When you hear the word “microbe,” what do you think of? Chances are that your mind doesn’t go anywhere good, but to germs like salmonella and streptococcus that make us sick.
That reputation might not be completely fair, and in fact more knowledge about microbes could have substantial positive implications.
Unlike salmonella and streptococcus, many microbes in nature provide important ecological functions that are necessary to all life on earth. Photosynthesizers, for example, consume carbon dioxide and produce oxygen. These microbes occur in ecological communities, and understanding these communities is critical to using microbes to improve human health and mitigate the impacts of climate change.
Recent work from a team co-led by Northwestern Engineering’s Madhav Mani and University of Chicago professor Seppe Kuehn found there are simple ways of understanding the ecological functions that microbial communities are performing from their genes, which can now be easily measured via DNA sequencing.
Published January 26 in Cell, the paper “Genomic Structure Predicts Metabolite Dynamics in Microbial Communities” has implications for how scientists try to understand the activities of microbial communities, including their role in the nitrogen cycle and other important biogeochemical processes.
“Our study shows that simple mathematical models can relate the presence of key genes in individual organisms to the metabolic activity of a community, suggesting that in general the relationship between a community’s metabolic activity and its genomic parts list may be simpler than previously believed,” said Mani, assistant professor of engineering sciences and applied mathematics at the McCormick School of Engineering.

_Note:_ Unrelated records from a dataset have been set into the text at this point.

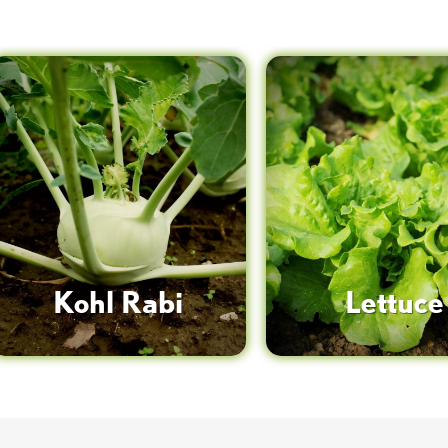
Kohl Rabi
Lettuce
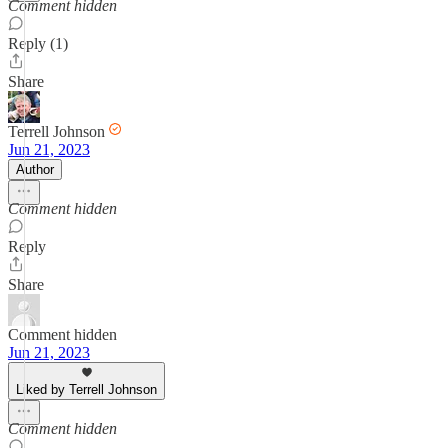
Comment hidden
Reply (1)
Share
Terrell Johnson
Jun 21, 2023
Author
Comment hidden
Reply
Share
Comment hidden
Jun 21, 2023
Liked by Terrell Johnson
Comment hidden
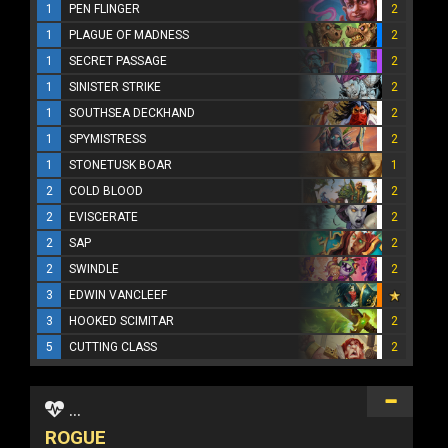
1
PEN FLINGER
2
1
PLAGUE OF MADNESS
2
1
SECRET PASSAGE
2
1
SINISTER STRIKE
2
1
SOUTHSEA DECKHAND
2
1
SPYMISTRESS
2
1
STONETUSK BOAR
1
2
COLD BLOOD
2
2
EVISCERATE
2
2
SAP
2
2
SWINDLE
2
3
EDWIN VANCLEEF
3
HOOKED SCIMITAR
2
5
CUTTING CLASS
2
...
ROGUE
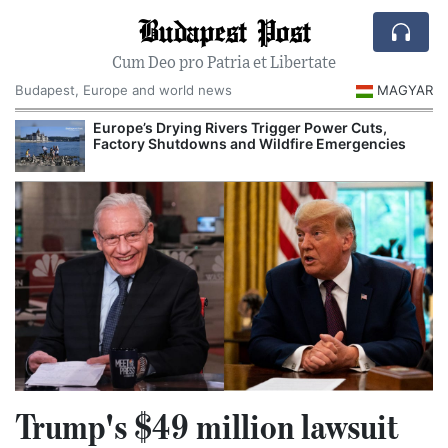
Budapest Post
Cum Deo pro Patria et Libertate
Budapest, Europe and world news
MAGYAR
Europe’s Drying Rivers Trigger Power Cuts,
Factory Shutdowns and Wildfire Emergencies
Trump's $49 million lawsuit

Microbial communities are complicated because the constituent organisms are continually sensing and responding to their environments, interacting, and co-evolving. This makes it challenging to understand how the overall metabolic activity of a community depends on its parts list: the genes and organisms present.
The study demonstrated a proof of concept that the metabolic dynamics of a microbial community can be statistically predicted simply from their gene content, without explicit knowledge or measurement of gene regulation or ecological processes. The researchers accomplished this by making controlled measurements of wild bacteria in the laboratory, and mathematically relating the dynamics of their metabolic activity to their gene content.

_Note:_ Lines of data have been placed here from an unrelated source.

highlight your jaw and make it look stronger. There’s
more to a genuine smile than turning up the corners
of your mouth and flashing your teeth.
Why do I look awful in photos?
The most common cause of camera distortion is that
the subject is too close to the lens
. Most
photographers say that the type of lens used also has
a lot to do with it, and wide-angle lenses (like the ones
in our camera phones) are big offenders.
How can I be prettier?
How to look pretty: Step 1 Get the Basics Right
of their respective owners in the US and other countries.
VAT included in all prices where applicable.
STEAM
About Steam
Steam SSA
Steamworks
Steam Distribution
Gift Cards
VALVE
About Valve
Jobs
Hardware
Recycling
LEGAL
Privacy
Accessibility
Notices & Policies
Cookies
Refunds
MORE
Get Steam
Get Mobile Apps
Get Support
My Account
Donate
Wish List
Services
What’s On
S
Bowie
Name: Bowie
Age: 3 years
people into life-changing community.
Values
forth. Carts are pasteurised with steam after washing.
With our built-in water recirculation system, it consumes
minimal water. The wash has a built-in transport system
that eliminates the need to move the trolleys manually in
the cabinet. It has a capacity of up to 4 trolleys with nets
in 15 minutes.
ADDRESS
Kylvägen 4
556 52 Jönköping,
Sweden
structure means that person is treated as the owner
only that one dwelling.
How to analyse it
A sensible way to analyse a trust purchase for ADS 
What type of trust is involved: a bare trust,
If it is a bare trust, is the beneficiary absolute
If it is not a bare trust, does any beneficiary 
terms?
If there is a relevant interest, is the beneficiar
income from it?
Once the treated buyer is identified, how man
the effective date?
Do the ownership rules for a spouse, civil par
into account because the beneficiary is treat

Through this, the team learned that metabolic genes can have conserved impacts on the quantitative metabolic traits of organisms, and, thereby, the metabolite dynamics of communities.
The study points to the possibility that microbial communities, long viewed as hopelessly complex, may be comprehensible in terms of a simple statistical language, and this language can be deciphered by making quantitative measurements of metabolic activity in wild communities and relating this information to the gene content that is readily available via sequencing.

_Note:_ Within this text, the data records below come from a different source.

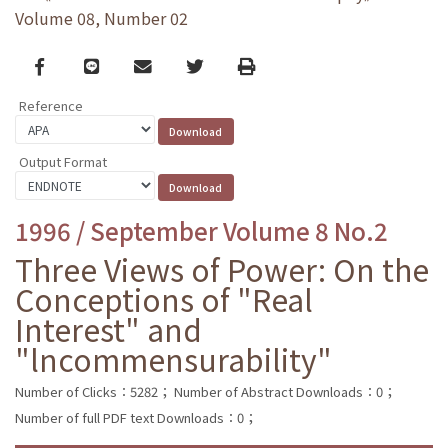
Volume 08, Number 02
Facebook
line
email
Twitter
Print
Reference
Output Format
1996 / September Volume 8 No.2
Three Views of Power: On the
Conceptions of "Real
Interest" and
"lncommensurability"
Number of Clicks：5282；
Number of Abstract Downloads：0；
Number of full PDF text Downloads：0；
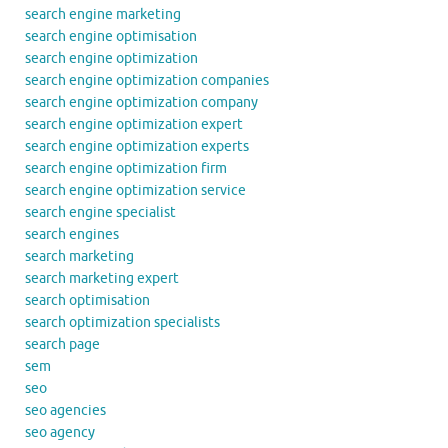
search engine marketing
search engine optimisation
search engine optimization
search engine optimization companies
search engine optimization company
search engine optimization expert
search engine optimization experts
search engine optimization firm
search engine optimization service
search engine specialist
search engines
search marketing
search marketing expert
search optimisation
search optimization specialists
search page
sem
seo
seo agencies
seo agency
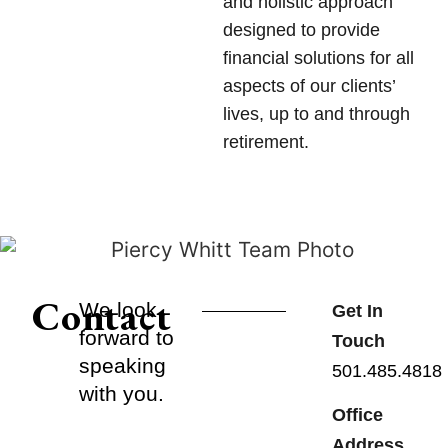
and holistic approach
designed to provide
financial solutions for all
aspects of our clients’
lives, up to and through
retirement.
Contact
We look
Get In
forward to
Touch
speaking
501.485.4818
with you.
Office
Address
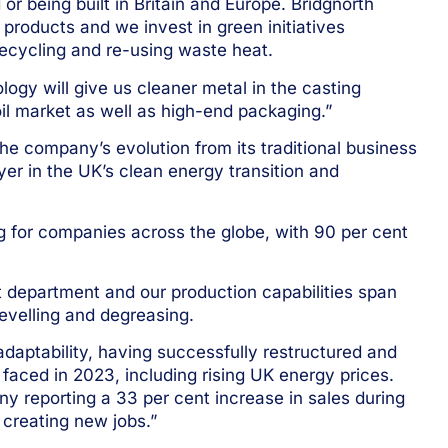
or being built in Britain and Europe. Bridgnorth
 products and we invest in green initiatives
recycling and re-using waste heat.
gy will give us cleaner metal in the casting
foil market as well as high-end packaging.”
he company’s evolution from its traditional business
yer in the UK’s clean energy transition and
ng for companies across the globe, with 90 per cent
department and our production capabilities span
 levelling and degreasing.
daptability, having successfully restructured and
 faced in 2023, including rising UK energy prices.
y reporting a 33 per cent increase in sales during
creating new jobs.”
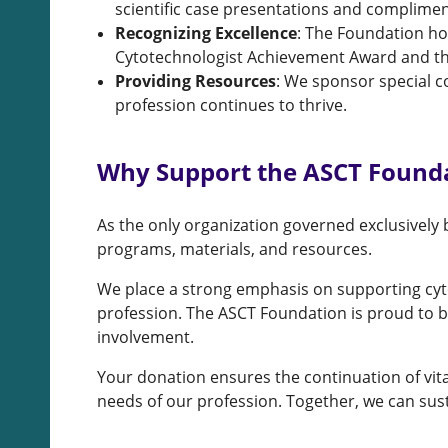
scientific case presentations and complimen
Recognizing Excellence
: The Foundation ho
Cytotechnologist Achievement Award and th
Providing Resources
: We sponsor special c
profession continues to thrive.
Why Support the ASCT Found
As the only organization governed exclusively b
programs, materials, and resources.
We place a strong emphasis on supporting cytol
profession. The ASCT Foundation is proud to b
involvement.
Your donation ensures the continuation of vit
needs of our profession. Together, we can sus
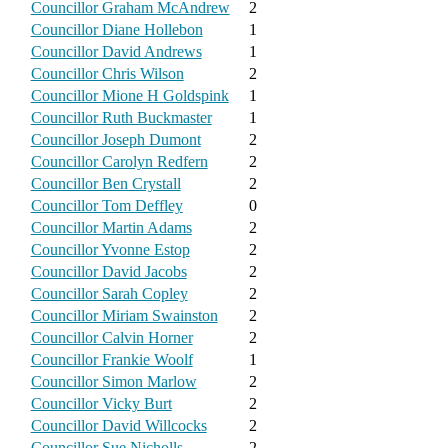
Councillor Graham McAndrew
2
Councillor Diane Hollebon
1
Councillor David Andrews
1
Councillor Chris Wilson
2
Councillor Mione H Goldspink
1
Councillor Ruth Buckmaster
1
Councillor Joseph Dumont
2
Councillor Carolyn Redfern
2
Councillor Ben Crystall
2
Councillor Tom Deffley
0
Councillor Martin Adams
2
Councillor Yvonne Estop
2
Councillor David Jacobs
2
Councillor Sarah Copley
2
Councillor Miriam Swainston
2
Councillor Calvin Horner
2
Councillor Frankie Woolf
1
Councillor Simon Marlow
2
Councillor Vicky Burt
2
Councillor David Willcocks
2
Councillor Sue Nicholls
2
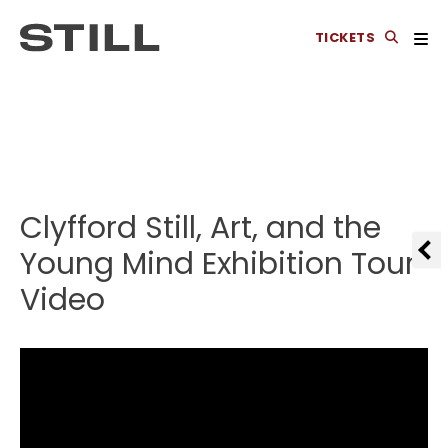
TICKETS
Clyfford Still, Art, and the
Young Mind Exhibition Tour
Video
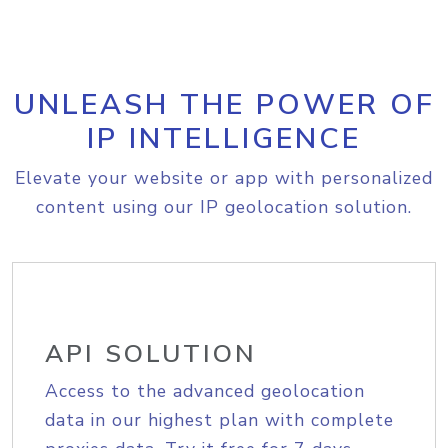
UNLEASH THE POWER OF
IP INTELLIGENCE
Elevate your website or app with personalized
content using our IP geolocation solution.
API SOLUTION
Access to the advanced geolocation
data in our highest plan with complete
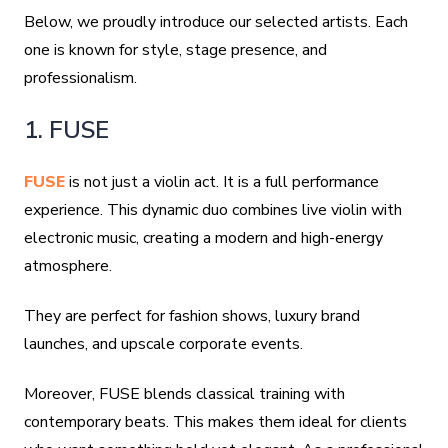
Below, we proudly introduce our selected artists. Each
one is known for style, stage presence, and
professionalism.
1. FUSE
FUSE
is not just a violin act. It is a full performance
experience. This dynamic duo combines live violin with
electronic music, creating a modern and high-energy
atmosphere.
They are perfect for fashion shows, luxury brand
launches, and upscale corporate events.
Moreover, FUSE blends classical training with
contemporary beats. This makes them ideal for clients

“Our study opens the door to understanding how the metabolic activities of natural communities, which are responsible for the biogeochemical cycling of nutrients essential to all life on Earth, are responding to a changing climate by using sequence data alone,” Mani said.
The work by Mani and his team is not complete.
“There is still more work to do to see if these insights hold up in more complex natural environments. The experiments we performed were in well-mixed, highly controlled conditions, a far cry from the heterogeneous and fluctuating conditions of soils and aquatic environments,” Mani said. “Taking a similar statistical approach using complex, natural communities will be an important next step.”
Karna Gowda, the study’s first author, is a former applied mathematics graduate student at the McCormick School of Engineering. Gowda is currently a joint postdoctoral scholar working with Mani and Kuehn.